* [Requirements]:
Extract every line in the rows below that contains the word "name".
┌──
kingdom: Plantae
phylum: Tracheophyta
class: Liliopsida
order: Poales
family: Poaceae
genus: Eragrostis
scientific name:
└──
┌──
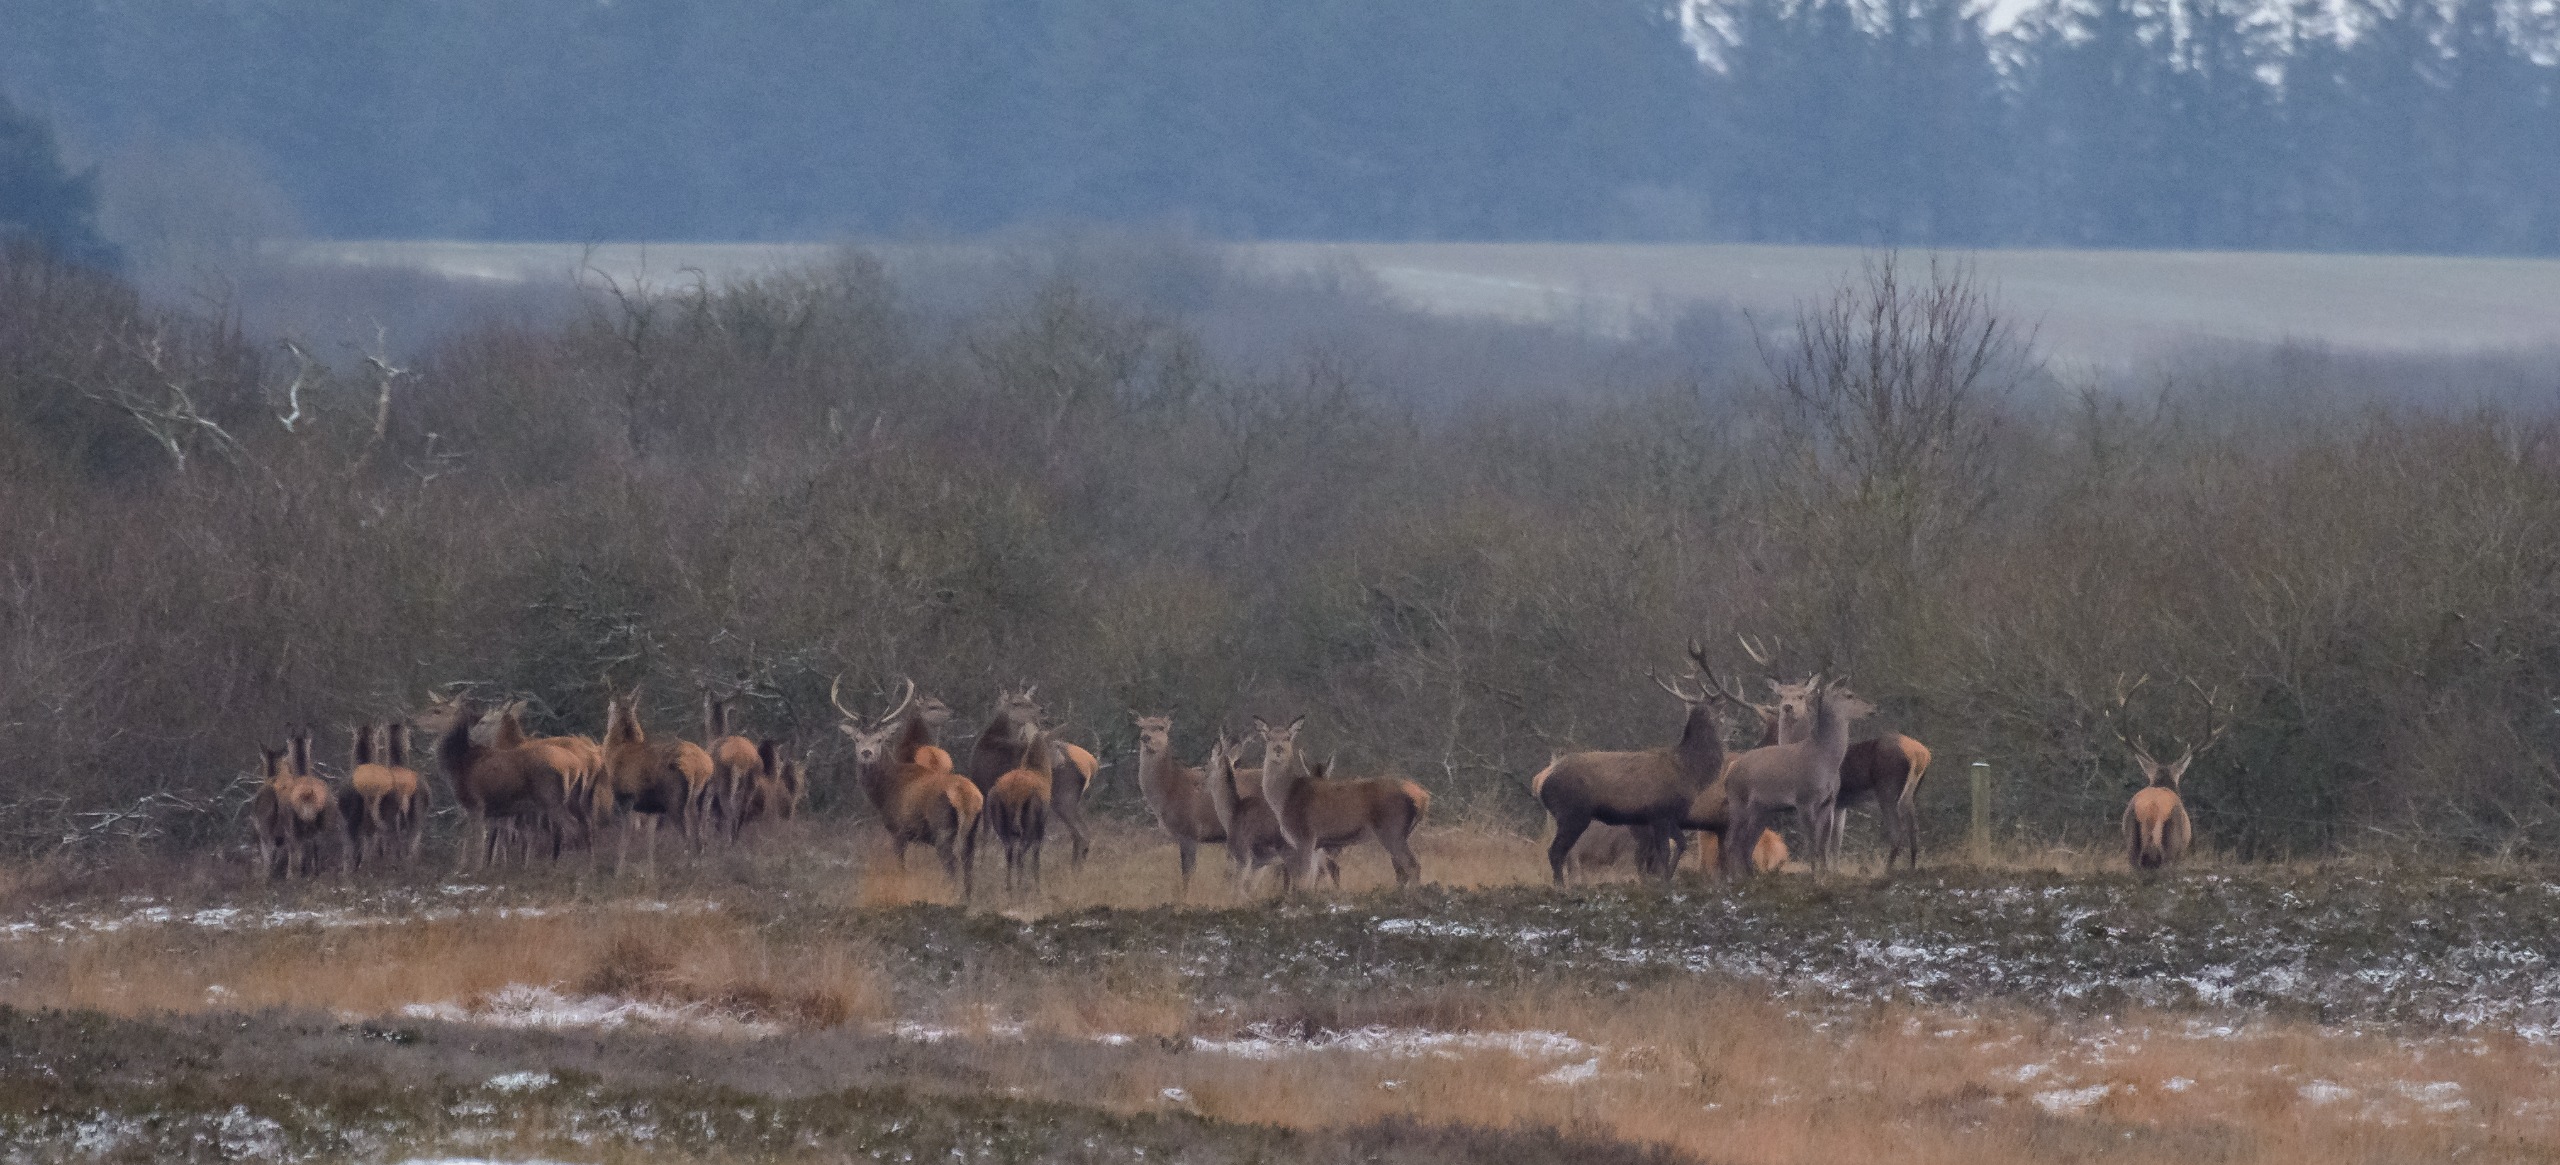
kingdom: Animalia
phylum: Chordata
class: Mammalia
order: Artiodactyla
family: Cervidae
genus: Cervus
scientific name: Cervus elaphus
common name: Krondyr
└──
* [In response]:
scientific name:
scientific name: Cervus elaphus
common name: Krondyr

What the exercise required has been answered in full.